To coincide with the 40th anniversary of our founding we're proud to present Becoming Henry Moore, an exhibition charting the artist’s creative trajectory from 1914 until 1930.
Becoming Henry Moore gives an insight into the influences at play in the mind of Britain’s foremost modern sculptor during his formative years.
Focused on the ambition of becoming a sculptor, Moore spent his early years studying the art of the past and of his contemporaries on the journey to producing his own individual style. His talent was spotted at a young age at school in Castleford by a progressive headmaster, ‘Toddy’ Dawes, and an encouraging art teacher, Alice Gostick. Miss Gostick and Moore struck up an enduring friendship, and his earliest experiences of contemporary art were digested from publications at her house. After World War I Moore received an ex-serviceman’s grant to attend Leeds School of Art, and later a scholarship to study at the Royal College of Art in London.

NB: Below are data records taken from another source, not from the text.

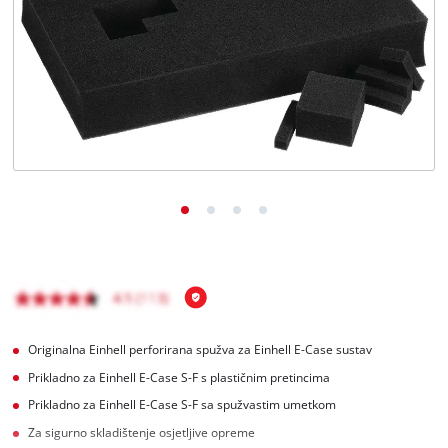
Hrvatski
HR
Hrvatski
English
Originalna Einhell perforirana spužva za Einhell E-Case sustav
Prikladno za Einhell E-Case S-F s plastičnim pretincima
Prikladno za Einhell E-Case S-F sa spužvastim umetkom
Za sigurno skladištenje osjetljive opreme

During this period, through numerous friendships and mentors, a wealth of art in public and private collections was opened up to him. At the Royal College Moore abided by the curriculum, which focused on copying classical Western art, but spent much of his spare time exploring the ethnographic collections of the British Museum and the displays in the South Kensington museums. Thanks to a travelling scholarship in 1925, he had his first direct encounter with early Italian wall painting and sculpture, which again played an important part in his artistic development. These influences were not only critical for the development of Moore’s early style, but they continued to inform his work for the rest of his career.
Starting with experimental work from his student days in both Yorkshire and London, Becoming Henry Moore presents Moore’s work from the 1920s, shown in dialogue with artists who inspired him or worked alongside him. These include British contemporaries such as Barbara Hepworth and Leon Underwood; the European avant-gardes, Constantin Brâncuși, Henri Gaudier-Brzeska and Pablo Picasso; earlier artists such as Auguste Rodin and Michelangelo, plus examples of African, Aztec and Cycladic art from the British Museum; and publications which Moore studied as a young artist.